PJ Media

You Can't Shame People Out of Driving Drunk

In a Memorial Day weekend crackdown, 109 drivers were pulled over and arrested for drunk driving in Nassau County, Long Island.

Of the 109 arrested, 81 were charged with driving while intoxicated and the rest were charged with driving while impaired.


What all of them had in common: their faces would soon be plastered all over the wall of the county offices, as well as in the local media.

The county’s new Wall of Shame was unveiled two days after those arrests by County Supervisor Tom Suozzi. The Wall was composed of a vast array of mugshots from those Memorial Day arrests in a county building. Suozzi stood proudly in front of those photos as the invited media listened to the details of his new plan, including a request from the supervisor for the media to post the photos and personal information of the arrestees. The media complied. By the next day, all 109 of those mugshots were posted on Newsday.com.

Those arrested began receiving phone calls from friends and relatives. One man said he lost his job as a mechanic after his info was posted for all to see.

One can’t help but ask: are our drunk driving laws so ineffective that we have to resort to shame as punishment and a deterrent?

Certainly, I am against drunk driving. Is there anyone who actually advocates driving while drunk? Sometimes I wonder if our laws are harsh enough for these infractions. After all, those who choose to drink and drive choose to put the lives of everyone on the road with them at risk. In 2006 (in the U.S.), there were 13,470 fatalities in crashes involving an alcohol-impaired driver (BAC of .08 or higher) – 32 percent of total traffic fatalities for the year. That’s almost 14,000 people who would be alive today if it were not for the selfishness of someone who got behind the wheel after drinking alcohol.


While you can suspend licenses and impound vehicles and hand out stiff fines and lengthy jail terms, it still seems like we are in a never ending battle against drunk drivers.

Perhaps the county sees the Wall of Shame as a last resort. Hit them where it hurts; their pride.

There have been other cities where such a practice was tried:

* A newspaper in Kentucky posted mugshots of DUI offenders, but stopped the practice because the publisher didn’t believe posting the pictures served as a deterrent.

* In Phoenix, mugshots of drunk driving law offenders were posted on billboards.

* In Tennessee, first time DUI offenders must pick up trash on the side of the road wearing bright orange jackets with the words “I AM A DRUNK DRIVER” on them.

* Ohio, Iowa, Minnesota and Oregon issue special license plates to DUI offenders; Washington State is trying to do the same.

The difference between the cited examples and the Nassau County Wall of Shame is that in the above cases, the drivers were all convicted of their crimes before their mugshots and personal information were made public.

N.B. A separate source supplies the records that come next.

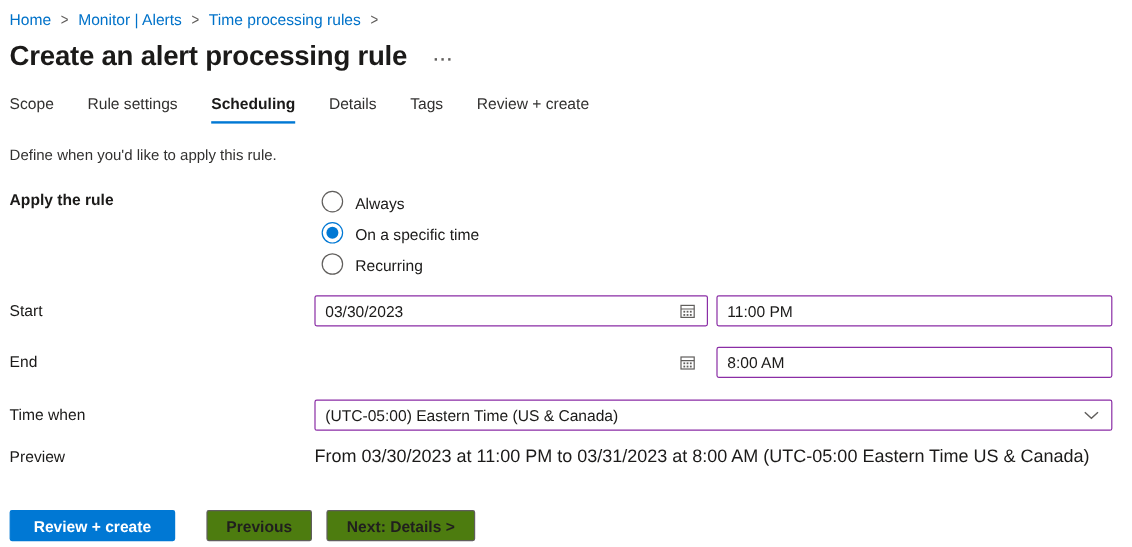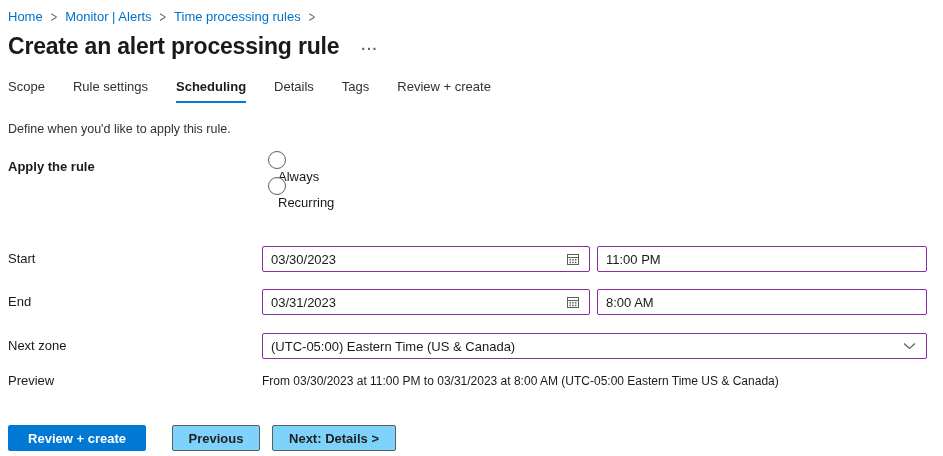--- a/index.html
+++ b/index.html
@@ -56,21 +56,21 @@
 
   
   .field-label {
     position: absolute; left: 8px; height: 26px; line-height: 26px;
     font-size: 13px; color: #1b1a19;
   }
   .field-label.bold { font-weight: 700; }
 
   .radio-group { position: absolute; left: 268px; top: 151px; }
   .radio-row {
-    display: flex; align-items: flex-start; height: 26px; cursor: pointer; flex-direction: column;
+    display: flex; align-items: flex-end; height: 26px; cursor: pointer;
   }
   .radio {
     position: relative; width: 18px; height: 18px; border-radius: 50%;
     border: 1px solid #605e5c; background: #fff; flex: 0 0 auto;
   }
   .radio-row.selected .radio { border-color: #0078d4; }
   .radio-row.selected .radio::after {
     content: ""; position: absolute; left: 3px; top: 3px; right: 3px; bottom: 3px;
     border-radius: 50%; background: #0078d4;
   }
@@ -87,32 +87,32 @@
     position: absolute; width: 20px; height: 20px; border: none; background: none;
     cursor: pointer; padding: 0; display: flex; align-items: center; justify-content: center;
   }
   .dropdown {
     position: absolute; height: 26px; border: 1px solid #8A2DA5; border-radius: 2px;
     display: flex; align-items: center; justify-content: space-between;
     padding: 0 10px 0 8px; font-size: 13px; color: #1b1a19; cursor: pointer; background: #fff;
   }
   .preview-value {
     position: absolute; left: 262px; top: 368px; height: 26px; line-height: 26px;
-    font-size: 12px; color: #1b1a19; white-space: nowrap;
+    font-size: 15px; color: #1b1a19; white-space: nowrap;
   }
 
   
   .btn {
     position: absolute; top: 425px; height: 26px; border-radius: 2px;
     font-size: 13px; font-weight: 700; cursor: pointer;
     font-family: "Liberation Sans", sans-serif;
     display: flex; align-items: center; justify-content: center;
   }
   .btn.primary { left: 8px; width: 138px; background: #0078d4; border: 1px solid #0078d4; color: #ffffff; }
-  .btn.secondary { background: #7dd3fc; border: 1px solid #605e5c; color: #201f1e; }
+  .btn.secondary { background: #4d7c0f; border: 1px solid #605e5c; color: #201f1e; }
   .btn.prev { left: 172px; width: 88px; }
   .btn.next { left: 272px; width: 124px; }
 </style>
 </head>
 <body>
 
 <div class="page">
 
   <nav class="breadcrumb">
     <a>Home</a>
@@ -137,20 +137,24 @@
     <button class="tab">Review + create</button>
   </div>
 
   <p class="description">Define when you'd like to apply this rule.</p>
 
   <div class="field-label bold" style="top:154px;">Apply the rule</div>
   <div class="radio-group">
     <div class="radio-row">
       <span class="radio"></span>
       <span class="radio-label">Always</span>
+    </div>
+    <div class="radio-row selected">
+      <span class="radio"></span>
+      <span class="radio-label">On a specific time</span>
     </div>
     <div class="radio-row">
       <span class="radio"></span>
       <span class="radio-label">Recurring</span>
     </div>
   </div>
 
   <div class="field-label" style="top:246px;">Start</div>
   <input class="tb" style="left: 262px; top: 246px; width: 328px;" value="03/30/2023">
   <button class="cal-btn" style="left:563px; top:249px;">
@@ -161,36 +165,35 @@
         <rect x="6.2" y="7" width="1.5" height="1.5" fill="#605e5c"></rect>
         <rect x="8.9" y="7" width="1.5" height="1.5" fill="#605e5c"></rect>
       <rect x="3.5" y="9.7" width="1.5" height="1.5" fill="#605e5c"></rect>
         <rect x="6.2" y="9.7" width="1.5" height="1.5" fill="#605e5c"></rect>
         <rect x="8.9" y="9.7" width="1.5" height="1.5" fill="#605e5c"></rect>
     </svg>
   </button>
   <input class="tb plain" style="left: 597px; top: 246px; width: 330px;" value="11:00 PM">
 
   <div class="field-label" style="top:289px;">End</div>
-  <input class="tb" style="left: 262px; top: 289px; width: 328px;" value="03/31/2023">
   <button class="cal-btn" style="left:563px; top:292px;">
     <svg width="14" height="14" viewBox="0 0 14 14">
       <rect x="1.5" y="2.5" width="11" height="10" fill="none" stroke="#605e5c" stroke-width="1"></rect>
       <line x1="1.5" y1="5.5" x2="12.5" y2="5.5" stroke="#605e5c" stroke-width="1"></line>
       <rect x="3.5" y="7" width="1.5" height="1.5" fill="#605e5c"></rect>
         <rect x="6.2" y="7" width="1.5" height="1.5" fill="#605e5c"></rect>
         <rect x="8.9" y="7" width="1.5" height="1.5" fill="#605e5c"></rect>
       <rect x="3.5" y="9.7" width="1.5" height="1.5" fill="#605e5c"></rect>
         <rect x="6.2" y="9.7" width="1.5" height="1.5" fill="#605e5c"></rect>
         <rect x="8.9" y="9.7" width="1.5" height="1.5" fill="#605e5c"></rect>
     </svg>
   </button>
   <input class="tb plain" style="left: 597px; top: 289px; width: 330px;" value="8:00 AM">
 
-  <div class="field-label" style="top:333px;">Next zone</div>
+  <div class="field-label" style="top:333px;">Time when</div>
   <div class="dropdown" style="left:262px; top:333px; width:665px;align-items:center;">
     <span>(UTC-05:00) Eastern Time (US &amp; Canada)</span>
     <span style="display:flex;">
       <svg width="13" height="8" viewBox="0 0 13 8">
           <polyline points="1,1.5 6.5,6.5 12,1.5" fill="none" stroke="#605e5c" stroke-width="1.2"></polyline>
         </svg>
     </span>
   </div>
 
   <div class="field-label" style="top:368px;">Preview</div>

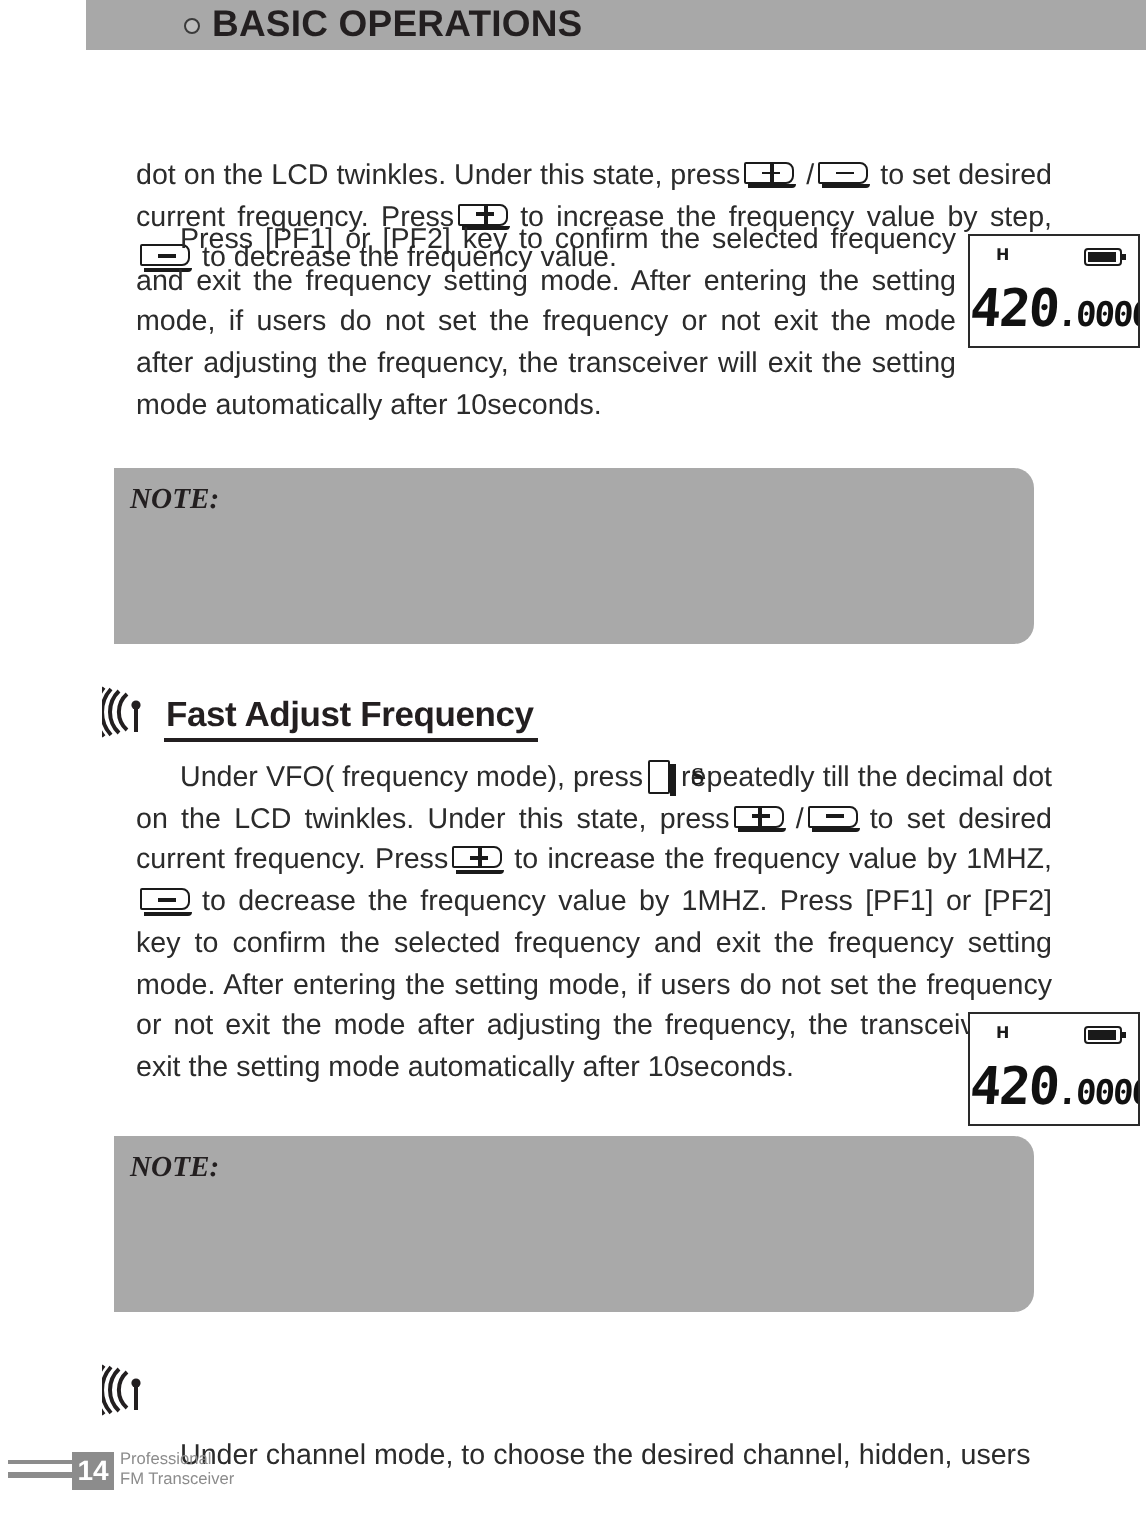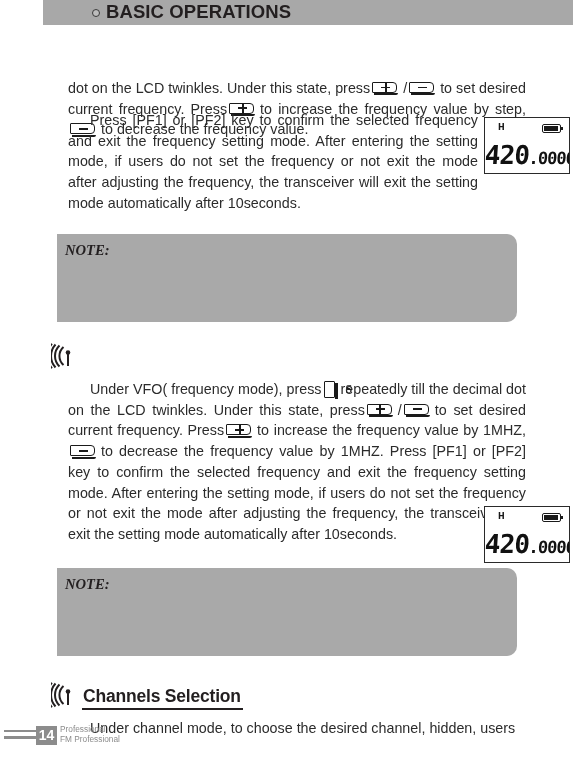--- a/index.html
+++ b/index.html
@@ -322,20 +322,21 @@
 
 <div class="section-head" style="left:51px; top:343px;">
   <svg class="wave-icon" viewBox="0 0 30 26">
     <path d="M17 23 L17 11" stroke="#231f20" stroke-width="2" fill="none"></path>
     <circle cx="17" cy="9.5" r="2.3" fill="#231f20"></circle>
     <path d="M12.5 4 A12 12 0 0 0 12.5 22" stroke="#231f20" stroke-width="2" fill="none"></path>
     <path d="M8.5 2.5 A14.5 14.5 0 0 0 8.5 23.5" stroke="#231f20" stroke-width="2" fill="none"></path>
     <path d="M4.5 1.5 A17 17 0 0 0 4.5 24.5" stroke="#231f20" stroke-width="2" fill="none"></path>
     <path d="M1 0.8 A19.5 19.5 0 0 0 1 25.2" stroke="#231f20" stroke-width="1.8" fill="none"></path>
   </svg>
+  <span class="section-title">Fast Adjust Frequency</span>
 </div>
 
 <div class="para indent" style="left:68px; top:379px; width:458px;">
   <span>Under VFO( frequency mode), press</span><span class="skey"><i></i><u>S</u></span><span>repeatedly till the decimal dot on the LCD twinkles. Under this state, press</span><span class="keycap plus"><i></i><b></b></span><span>/</span><span class="keycap minus"><i></i><b></b></span><span>to set desired current frequency. Press</span><span class="keycap plus"><i></i><b></b></span><span>to increase the frequency value by 1MHZ,</span><span class="keycap minus"><i></i><b></b></span><span>to decrease the frequency value by 1MHZ. Press [PF1] or [PF2] key to confirm the selected frequency and exit the frequency setting mode. After entering the setting mode, if users do not set the frequency or not exit the mode after adjusting the frequency, the transceiver will exit the setting mode automatically after 10seconds.</span>
 </div>
 
 <div class="lcd" style="left:484px; top:506px; width:86px; height:57px;">
   <div class="lcd-inner">
     <span class="lcd-h">H</span>
     <span class="lcd-batt"></span>
@@ -351,30 +352,29 @@
 
 <div class="section-head" style="left:51px; top:682px;">
   <svg class="wave-icon" viewBox="0 0 30 26">
     <path d="M17 23 L17 11" stroke="#231f20" stroke-width="2" fill="none"></path>
     <circle cx="17" cy="9.5" r="2.3" fill="#231f20"></circle>
     <path d="M12.5 4 A12 12 0 0 0 12.5 22" stroke="#231f20" stroke-width="2" fill="none"></path>
     <path d="M8.5 2.5 A14.5 14.5 0 0 0 8.5 23.5" stroke="#231f20" stroke-width="2" fill="none"></path>
     <path d="M4.5 1.5 A17 17 0 0 0 4.5 24.5" stroke="#231f20" stroke-width="2" fill="none"></path>
     <path d="M1 0.8 A19.5 19.5 0 0 0 1 25.2" stroke="#231f20" stroke-width="1.8" fill="none"></path>
   </svg>
-  <span class="section-title">Channels Selection</span>
 </div>
 
 <div class="para indent" style="left:68px; top:718px; width:500px;">
   <span>Under channel mode, to choose the desired channel, hidden, users</span>
 </div>
 
 <div class="footer" style="width:240px;">
   <div class="footer-rules">
     <span></span>
     <span></span>
   </div>
   <div class="footer-page">14</div>
   <div class="footer-text">
     <div>Professional</div>
-    <div>FM Professional</div>
+    <div>FM Transceiver</div>
   </div>
 </div>
 
 </body></html>

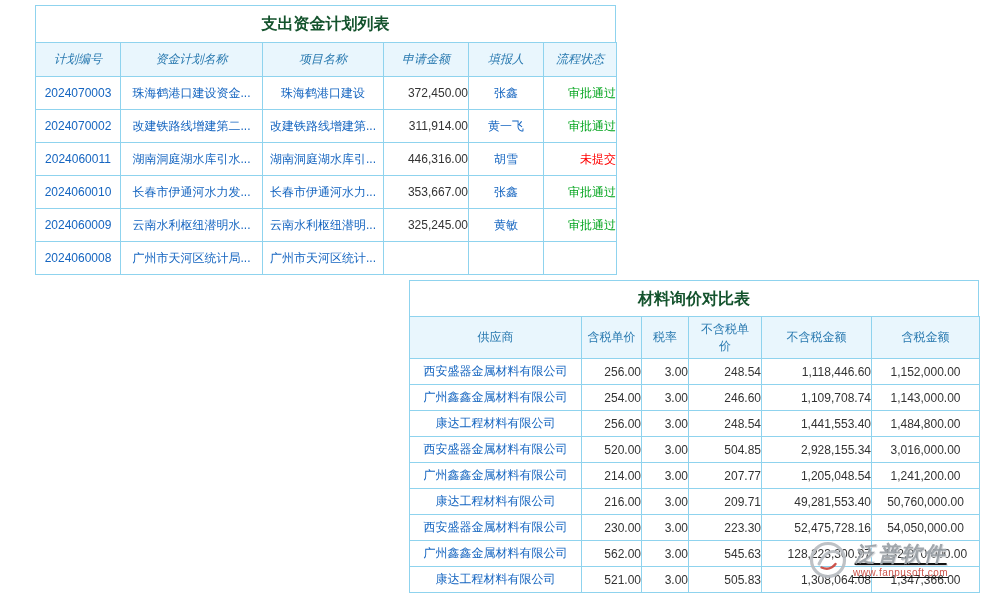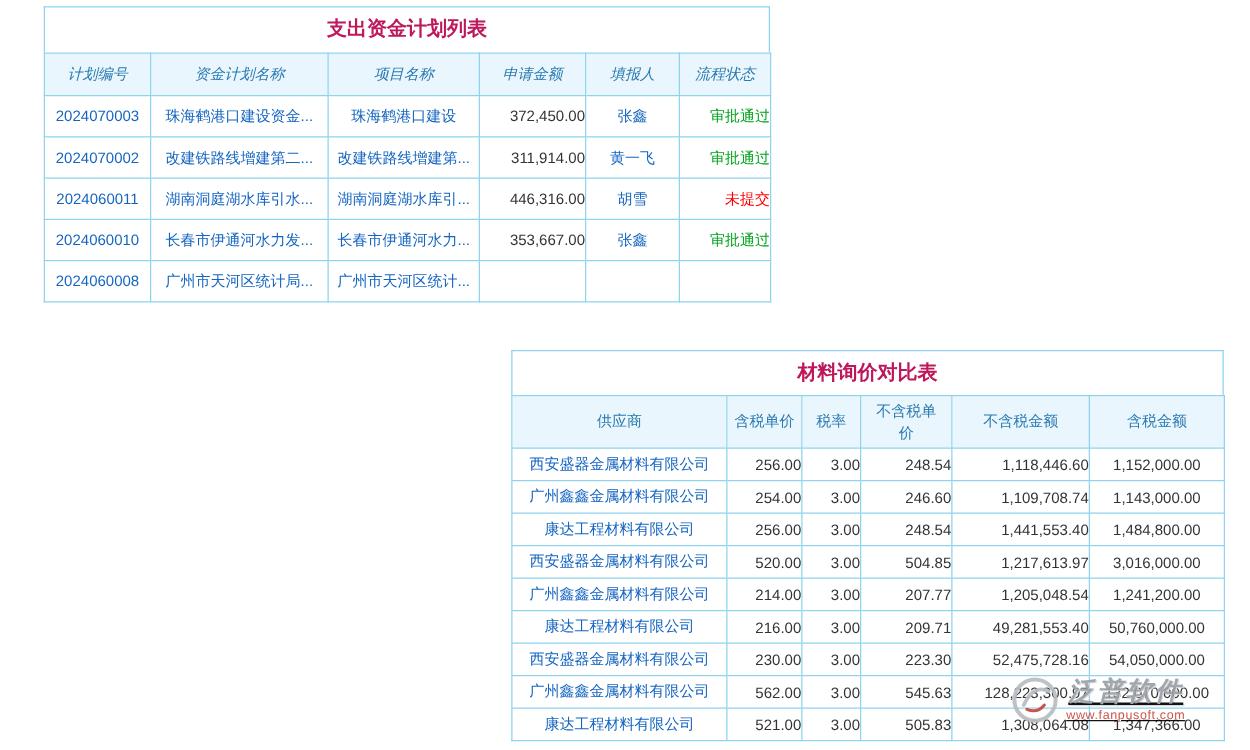--- a/index.html
+++ b/index.html
@@ -5,21 +5,21 @@
   html,body{margin:0;padding:0;}
   body{
     width:1000px;height:600px;position:relative;overflow:hidden;
     background:#ffffff;
     font-family:"Liberation Sans","DejaVu Sans",sans-serif;
   }
   .panel-title{
     border:1px solid var(--border,#8fd3ee);
     border-bottom:none;
     height:36px;line-height:36px;text-align:center;
-    font-size:16px;font-weight:bold;color:#be185d;
+    font-size:16px;font-weight:bold;color:#14532d;
     background:#fff;
   }
   .grid{width:100%;border-collapse:collapse;table-layout:fixed;font-size:12px;background:#fff;}
   .grid th,.grid td{
     border:1px solid var(--border,#8fd3ee);
     overflow:hidden;white-space:nowrap;text-overflow:ellipsis;
     padding:0;
   }
   .grid th{
     background:var(--header-bg,#e9f6fd);
@@ -114,20 +114,28 @@
       </tr>
         <tr>
         <td class="cell-link al-center">2024060010</td>
         <td class="cell-link al-left">长春市伊通河水力发...</td>
         <td class="cell-link al-left">长春市伊通河水力...</td>
         <td class="cell-num al-right">353,667.00</td>
         <td class="cell-link al-center">张鑫</td>
         <td class="cell-status approved">审批通过</td>
       </tr>
         <tr>
+        <td class="cell-link al-center">2024060009</td>
+        <td class="cell-link al-left">云南水利枢纽潜明水...</td>
+        <td class="cell-link al-left">云南水利枢纽潜明...</td>
+        <td class="cell-num al-right">325,245.00</td>
+        <td class="cell-link al-center">黄敏</td>
+        <td class="cell-status approved">审批通过</td>
+      </tr>
+        <tr>
         <td class="cell-link al-center">2024060008</td>
         <td class="cell-link al-left">广州市天河区统计局...</td>
         <td class="cell-link al-left">广州市天河区统计...</td>
         <td class="cell-num al-right"></td>
         <td class="cell-link al-center"></td>
         <td class="cell-status"></td>
       </tr>
       </tbody>
   </table>
 </section>
@@ -177,21 +185,21 @@
         <td class="cell-num al-right">3.00</td>
         <td class="cell-num al-right">248.54</td>
         <td class="cell-num al-right">1,441,553.40</td>
         <td class="cell-num al-center">1,484,800.00</td>
       </tr>
         <tr>
         <td class="cell-link al-center">西安盛器金属材料有限公司</td>
         <td class="cell-num al-right">520.00</td>
         <td class="cell-num al-right">3.00</td>
         <td class="cell-num al-right">504.85</td>
-        <td class="cell-num al-right">1,217,613.97</td>
+        <td class="cell-num al-right">2,928,155.34</td>
         <td class="cell-num al-center">3,016,000.00</td>
       </tr>
         <tr>
         <td class="cell-link al-center">广州鑫鑫金属材料有限公司</td>
         <td class="cell-num al-right">214.00</td>
         <td class="cell-num al-right">3.00</td>
         <td class="cell-num al-right">207.77</td>
         <td class="cell-num al-right">1,205,048.54</td>
         <td class="cell-num al-center">1,241,200.00</td>
       </tr>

Suozzi and the county may have very well overstepped their bounds by allowing these photos to be posted before anyone was convicted. Even if this practice is not legally suspect, it certainly is unethical. Yes, technically, all those people arrested are drunk drivers; they all blew above the legal limit on a breathalyzer test. But they are not convicted drunk drivers. They are not yet the legal definition of criminals; they are, for all intents and purposes, suspects. One wonders if the county is opening itself up to expensive, time consuming lawsuits.


Personally, I don’t think that humiliation is much of a deterrent in this case. Maybe a handful of those arrested – the occasional social drinkers – might think twice about getting behind the wheel after drinking again but, for the majority of drinkers, the threat of having your photo published in the paper is not something you take seriously once you’re drunk.

In fact, I’m sure that there are very few people who will even give the fear of public humiliation a first thought, let alone second, once they’ve started drinking. If Nassau County is trying to make an example of the 109 people arrested Memorial Day weekend in the hopes that it will reduce drunk driving, it’s clear they just don’t understand the power of alcohol. People under the influence of alcohol, especially enough to be over the legal driving limit, rarely think clearly or rationally enough to take pause and remember that getting behind the wheel may result in a portrait on the Wall of Shame.

Harsher laws, especially for first offenders, and better awareness and education programs are needed here, not public shaming.

Another thing to think about is the legality of allowing elected officials to add more punishment to a crime. If convicted, these people will serve the sentence imposed to them by the judge that hears their case. But Suozzi, and other town leaders who enact the same kind of humiliation tactics, are more or less taking it upon themselves to add to the punishment handed down by the judges.


The Wall of Shame mugshots are an extension of whatever fines or jail time you get for your infraction. Isn’t the public humiliation then part of the punishment? If so, shouldn’t that be part of the drunken driving statutes, or are town leaders allowed to determine on their own improvised Scarlet Letter punishments at will?

The first-time drunk-driving offenders among those arrested need education on drunk driving and alcohol abuse counseling in addition to whatever the judge sentences them to. Repeat offenders need severe consequences.

While public humiliation may feel like a satisfying form of punishment, the jury is still out as to whether it is truly a deterrent. The ambiguities of the morality and ethics of the Wall of Shame, not to mention its questionable payoff, should call the technique into question.